Balloon payments are beginning to take their toll on securitized commercial real estate loans, with delinquency jumping more than 30 basis points last month. Apartment loans were the worst performers, while mortgages on hotels have seen consistent improvement.
Loans included in commercial mortgage-backed securities had a 30-day delinquency rate of 9.68 percent in March.

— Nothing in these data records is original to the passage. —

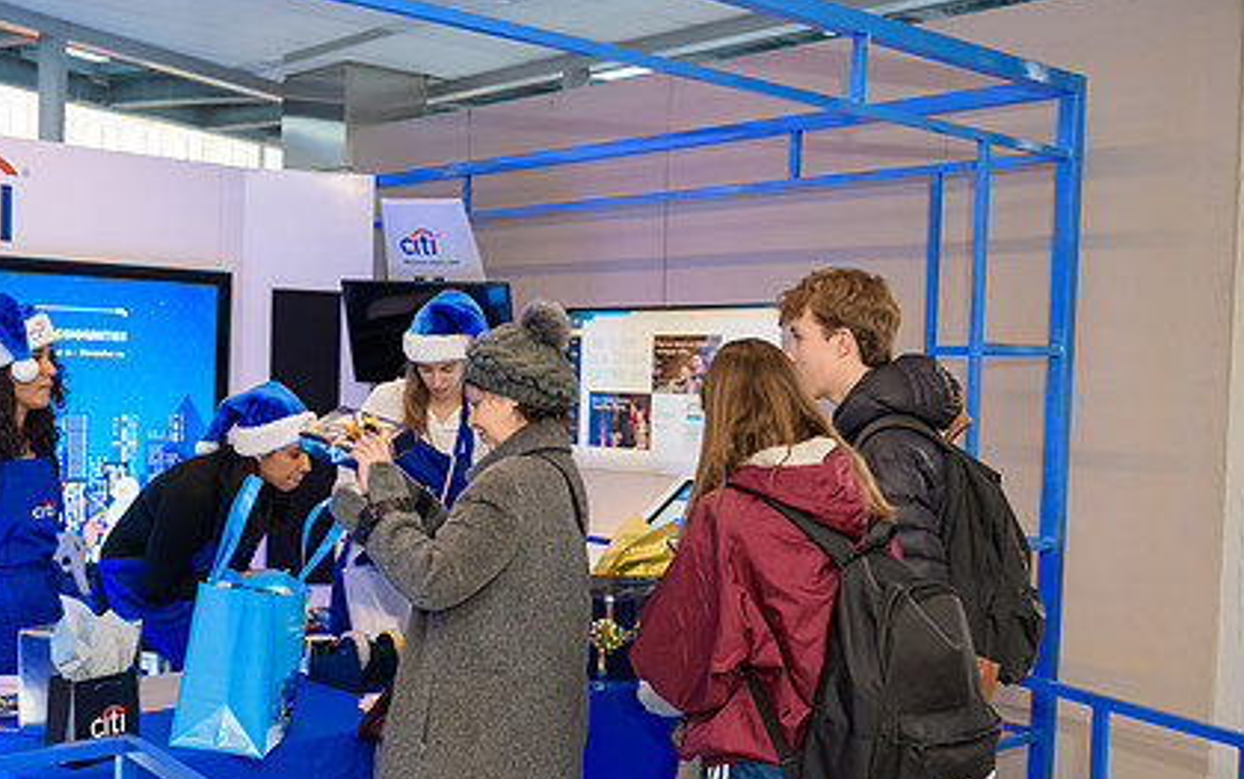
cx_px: 506
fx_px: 1526
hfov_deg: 44.1
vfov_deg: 28.6
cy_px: 446
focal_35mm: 45
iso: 800
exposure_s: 1/125
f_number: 3.2
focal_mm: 32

The aggregate principal balance of delinquent CMBS loans was $58.1 billion.
The past-due rate rose from February, when it stood at 9.37 percent.
Trepp LLC, which released the data Monday, said the increase reflected $5 billion in newly delinquent loans, which were partially offset by just $1 billion in loans resolutions.
Trepp previously reported that one-month delinquency on CRE loans was 9.42 percent a year earlier — the worst on record up to that point.
“We predicted late last year that the delinquency rate would rise largely on the impact of 2007 loans coming due, and today’s report underscores that forecast,” Trepp Senior Managing Director Manus Clancy said in the report. “After the rate fell nicely in January and February, we were cautiously hopeful that we’d be wrong.
“This month’s report shows that the market has a lot of wood to cut and that a rate north of 10 percent can’t be ruled out.”
Driving last month’s deterioration was multifamily loan delinquency, which jumped 74 BPS from February to 15.39 percent.
A 37-basis-point increase was recorded for office property mortgages, which had a rate of 9.41 percent last month.
After that were mortgages secured by retail properties, which increased to 8.24 percent from 8.00 percent in February.
Also increasing were late payments on industrial property loans, with the rate rising 17 BPS to 12.54 percent.
Delinquency on lodging loans, a category that suffered the most with the onset of the recession, was down 42 BPS from February to 10.63 percent. Lodging delinquency has fallen each month since October 2011, when the rate was 14.12 percent.